Grundsätzlich kranke das System aber an einer zu hohen Staatsverschuldung, was zu einer Inflation führen könne und die wolle man in Deutschland nicht - weil schon zu oft erlebt. Dabei bringe der Euro Stabilität. Allerdings dürften keine falschen Anreize gegeben werden. Jeder müsse seine Dinge in Ordnung bringen, die Regeln müssten durchgesetzt werden "und wir müssen helfen, aber nicht ohne Grenzen". Die Wettbewerbsfähigkeit aller müsse erhöht werden und das gehe nur mit ständig verbesserter Bildung, mit einem dualen System, mit einem innovativen Mittelstand. "Wir müssen in Europa flexibler reagieren, zum Beispiel bei einer Jugendarbeitslosigkeit von 40 Prozent in Spanien.

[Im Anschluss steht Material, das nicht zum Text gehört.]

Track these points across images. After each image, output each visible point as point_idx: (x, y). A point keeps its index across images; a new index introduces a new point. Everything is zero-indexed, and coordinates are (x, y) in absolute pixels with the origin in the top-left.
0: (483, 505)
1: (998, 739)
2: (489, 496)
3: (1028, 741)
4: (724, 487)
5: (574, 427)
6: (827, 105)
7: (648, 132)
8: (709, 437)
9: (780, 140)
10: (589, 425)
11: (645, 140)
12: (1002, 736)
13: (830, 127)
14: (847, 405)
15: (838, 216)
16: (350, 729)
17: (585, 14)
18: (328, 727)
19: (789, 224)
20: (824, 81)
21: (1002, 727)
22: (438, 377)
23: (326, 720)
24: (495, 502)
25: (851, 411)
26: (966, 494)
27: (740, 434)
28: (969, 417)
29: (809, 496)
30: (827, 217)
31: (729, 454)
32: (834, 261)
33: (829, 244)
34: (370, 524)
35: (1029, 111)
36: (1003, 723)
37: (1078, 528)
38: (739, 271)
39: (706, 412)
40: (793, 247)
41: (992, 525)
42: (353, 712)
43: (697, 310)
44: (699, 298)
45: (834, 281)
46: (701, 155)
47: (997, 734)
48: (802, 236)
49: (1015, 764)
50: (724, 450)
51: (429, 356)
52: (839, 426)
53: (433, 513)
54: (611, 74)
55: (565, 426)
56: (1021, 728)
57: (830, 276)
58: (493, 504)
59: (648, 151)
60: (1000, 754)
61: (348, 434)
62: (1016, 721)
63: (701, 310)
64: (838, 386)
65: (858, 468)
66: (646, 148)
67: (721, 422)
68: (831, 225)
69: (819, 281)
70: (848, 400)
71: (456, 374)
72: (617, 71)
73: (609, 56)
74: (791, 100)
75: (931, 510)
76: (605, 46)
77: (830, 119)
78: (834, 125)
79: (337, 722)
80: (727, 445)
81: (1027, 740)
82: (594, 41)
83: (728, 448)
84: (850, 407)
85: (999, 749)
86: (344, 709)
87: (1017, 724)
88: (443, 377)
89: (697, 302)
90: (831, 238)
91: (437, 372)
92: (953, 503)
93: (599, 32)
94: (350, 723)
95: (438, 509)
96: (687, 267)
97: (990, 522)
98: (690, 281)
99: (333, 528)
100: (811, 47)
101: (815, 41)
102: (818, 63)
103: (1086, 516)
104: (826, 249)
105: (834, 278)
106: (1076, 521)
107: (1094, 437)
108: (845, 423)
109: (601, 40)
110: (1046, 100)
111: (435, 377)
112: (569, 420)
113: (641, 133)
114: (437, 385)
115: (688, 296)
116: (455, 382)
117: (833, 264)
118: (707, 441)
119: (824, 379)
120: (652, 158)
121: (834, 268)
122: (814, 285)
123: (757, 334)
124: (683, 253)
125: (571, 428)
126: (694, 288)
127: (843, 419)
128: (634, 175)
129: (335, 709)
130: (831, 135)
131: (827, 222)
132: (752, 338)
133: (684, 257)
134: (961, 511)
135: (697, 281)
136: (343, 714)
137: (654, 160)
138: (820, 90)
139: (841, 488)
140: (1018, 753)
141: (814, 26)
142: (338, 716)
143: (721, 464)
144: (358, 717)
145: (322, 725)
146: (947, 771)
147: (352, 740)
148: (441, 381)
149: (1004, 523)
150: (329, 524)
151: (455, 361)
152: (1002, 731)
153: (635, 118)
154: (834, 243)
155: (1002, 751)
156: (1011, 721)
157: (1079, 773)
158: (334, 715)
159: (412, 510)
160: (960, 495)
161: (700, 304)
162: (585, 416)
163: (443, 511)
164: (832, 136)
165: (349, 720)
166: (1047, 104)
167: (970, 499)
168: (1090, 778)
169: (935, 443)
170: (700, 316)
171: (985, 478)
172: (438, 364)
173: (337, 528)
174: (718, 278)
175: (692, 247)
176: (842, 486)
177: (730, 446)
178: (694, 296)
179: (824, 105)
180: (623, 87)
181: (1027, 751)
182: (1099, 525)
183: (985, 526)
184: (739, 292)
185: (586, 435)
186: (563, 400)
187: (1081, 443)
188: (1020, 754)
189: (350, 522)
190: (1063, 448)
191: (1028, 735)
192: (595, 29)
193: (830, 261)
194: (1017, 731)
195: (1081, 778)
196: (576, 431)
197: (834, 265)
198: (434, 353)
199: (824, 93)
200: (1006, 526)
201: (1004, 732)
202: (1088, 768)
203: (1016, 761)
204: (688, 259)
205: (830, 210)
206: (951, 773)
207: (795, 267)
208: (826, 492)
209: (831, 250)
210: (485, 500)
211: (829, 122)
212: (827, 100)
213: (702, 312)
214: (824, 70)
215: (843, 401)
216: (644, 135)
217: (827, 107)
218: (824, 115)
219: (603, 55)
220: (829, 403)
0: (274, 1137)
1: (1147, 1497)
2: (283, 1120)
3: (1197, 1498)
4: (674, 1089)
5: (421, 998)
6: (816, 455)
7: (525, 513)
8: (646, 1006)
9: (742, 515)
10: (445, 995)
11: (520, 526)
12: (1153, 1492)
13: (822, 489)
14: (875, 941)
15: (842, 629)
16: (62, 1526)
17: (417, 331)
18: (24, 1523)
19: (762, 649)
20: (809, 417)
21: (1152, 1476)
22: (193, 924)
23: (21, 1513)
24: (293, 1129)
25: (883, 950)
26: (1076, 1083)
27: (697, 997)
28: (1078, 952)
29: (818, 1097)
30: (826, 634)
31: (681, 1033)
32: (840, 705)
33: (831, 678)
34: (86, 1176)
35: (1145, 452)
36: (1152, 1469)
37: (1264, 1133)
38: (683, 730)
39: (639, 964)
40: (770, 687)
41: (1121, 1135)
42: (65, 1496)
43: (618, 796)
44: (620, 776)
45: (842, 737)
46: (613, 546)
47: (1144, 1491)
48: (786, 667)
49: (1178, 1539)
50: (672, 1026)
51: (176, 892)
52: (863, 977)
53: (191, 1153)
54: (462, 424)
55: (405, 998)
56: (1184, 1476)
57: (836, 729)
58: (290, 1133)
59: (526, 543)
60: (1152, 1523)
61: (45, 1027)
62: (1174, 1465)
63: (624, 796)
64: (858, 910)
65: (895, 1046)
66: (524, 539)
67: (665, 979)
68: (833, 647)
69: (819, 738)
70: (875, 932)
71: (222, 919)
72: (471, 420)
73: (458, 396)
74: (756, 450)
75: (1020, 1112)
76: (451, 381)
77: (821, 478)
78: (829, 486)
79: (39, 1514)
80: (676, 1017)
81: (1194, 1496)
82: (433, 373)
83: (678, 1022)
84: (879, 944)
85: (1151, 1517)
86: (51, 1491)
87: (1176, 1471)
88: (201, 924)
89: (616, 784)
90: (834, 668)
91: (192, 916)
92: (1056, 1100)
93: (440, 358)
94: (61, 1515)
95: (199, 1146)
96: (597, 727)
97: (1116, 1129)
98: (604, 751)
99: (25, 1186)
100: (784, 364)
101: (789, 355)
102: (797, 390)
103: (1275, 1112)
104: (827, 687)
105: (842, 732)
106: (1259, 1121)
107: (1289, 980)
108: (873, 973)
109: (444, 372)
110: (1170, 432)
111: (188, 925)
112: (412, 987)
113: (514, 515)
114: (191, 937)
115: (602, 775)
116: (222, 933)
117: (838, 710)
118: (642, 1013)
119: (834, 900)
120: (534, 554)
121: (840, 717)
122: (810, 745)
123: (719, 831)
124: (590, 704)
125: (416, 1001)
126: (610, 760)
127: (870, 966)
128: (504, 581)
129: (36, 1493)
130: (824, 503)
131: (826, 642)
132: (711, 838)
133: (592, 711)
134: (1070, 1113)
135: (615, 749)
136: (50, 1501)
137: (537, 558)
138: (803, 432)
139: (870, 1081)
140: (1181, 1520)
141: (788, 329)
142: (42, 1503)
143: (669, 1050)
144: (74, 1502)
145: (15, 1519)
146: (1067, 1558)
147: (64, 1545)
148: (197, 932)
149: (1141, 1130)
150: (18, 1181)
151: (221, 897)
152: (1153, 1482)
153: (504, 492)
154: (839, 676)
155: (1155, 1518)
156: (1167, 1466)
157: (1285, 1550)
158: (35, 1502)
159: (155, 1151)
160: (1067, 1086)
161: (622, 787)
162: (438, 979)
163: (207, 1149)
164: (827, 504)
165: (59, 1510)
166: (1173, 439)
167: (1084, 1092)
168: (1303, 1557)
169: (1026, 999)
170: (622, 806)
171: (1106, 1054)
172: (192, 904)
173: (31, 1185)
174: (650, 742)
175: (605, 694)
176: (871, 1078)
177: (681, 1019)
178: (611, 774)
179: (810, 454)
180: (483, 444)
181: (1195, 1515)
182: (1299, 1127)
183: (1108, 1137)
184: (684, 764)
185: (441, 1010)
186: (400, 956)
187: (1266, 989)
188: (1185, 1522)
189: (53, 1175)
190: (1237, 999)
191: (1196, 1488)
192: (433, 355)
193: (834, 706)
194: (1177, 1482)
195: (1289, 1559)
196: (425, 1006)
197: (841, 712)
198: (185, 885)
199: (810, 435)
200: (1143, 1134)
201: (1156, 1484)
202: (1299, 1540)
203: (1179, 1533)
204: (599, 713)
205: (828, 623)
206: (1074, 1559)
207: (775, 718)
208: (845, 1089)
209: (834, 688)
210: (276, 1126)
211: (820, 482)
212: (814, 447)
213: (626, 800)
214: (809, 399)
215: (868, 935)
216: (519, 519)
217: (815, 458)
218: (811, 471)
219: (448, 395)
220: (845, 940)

Wir suchen doch Fachkräfte." Deutschland müsse am Puls der Zeit bleiben, sich ständig verbessern, für ein Miteinander arbeiten, politische Entscheidungen durchhalten, denn Engagement lohne sich in Europa - und auch vor Ort.

Balingens Oberbürgermeister Helmut Reitemann freute sich nicht nur über den prominenten Gastredner beim Bürgertreff, sondern auch über die große Zahl der Besucher. Mit einer Bilderschau unterlegt, warf Reitemann einen Blick zurück auf das Jahr 2011, ging auf verschiedene Bauprojekte wie die Torbrücke ein, den Bau der Frommerner Ortsdurchfahrt und der dritten Spur auf der B 463, die nun endlich umgesetzt werde. Von ihm erwähnt wurden aber auch die Rekultivierung der Schlackenhalde, diverse Hochwasserschutzmaßnahmen, der Bau von Feuerwehrgerätehäusern und die Anschaffung neuer Fahrzeuge.

Auf dem Gebiet der emeuerbaren Energien habe man sich in Balingen für Solarstrom stark gemacht und das Projekt in der Kläranlage Balingen voran gebracht.

Die Vorgaben für die Kleinkindbetreuung seien in Balingen bereits erfüllt. Es wurden neue Jugendtreffs eingerichtet, eine Kinderakademie angeboten, der Wettbewerb "Schüler experimentieren" ausgerichtet, was sich in diesem Jahr wiederholen wird, und man könne inzwischen in Balingen sogar studieren.

Im Sport stehe man mit dem HBW nach wie vor in der Handball-Bundesliga, im Bereich der Leichtathletik ist man in der Jugend bundesweit Spitze. Aber auch die Kultur sei, wie in den Jahren zuvor, gepflegt worden, mit Ausstellungen in der Zehntscheuer und der Rathausgalerie. Es gab Open-Air-Angebote auf dem Marktplatz, genauso wie auf dem Messegelände. "Wieder kamen gut 20 000 Besucher zum ,Bang your head." Und in diesem Jahr werden sie wieder kommen, hofft Reitemann. Der bundesweite Wettbewerb BW-Musix wurde in der Volksbankmesse ausgetragen und zu den verschiedenen Messen in Balingen kamen insgesamt 35 000 Besucher. Die Zahl der einkommensteuerpflichtigen Einwohner sei gestiegen. Die Stadthalle konnte ihren 30. Geburtstag feiern, der Handels- und Gewerbeverein sein 150. Jubiläum.

In diesem Jahr wird der Weltstar Herbert Grönemeyer auf dem Balinger Messegelände zu Gast sein. Reitemann: "Ich denke, das ist auch ein Beweis für die Attraktivität unserer Stadt Balingen in der Region. Bei uns wird viel gemeinsam geleistet und es gibt sehr viel ehrenamtliches Engagement, das unsere Stadt voran bringt."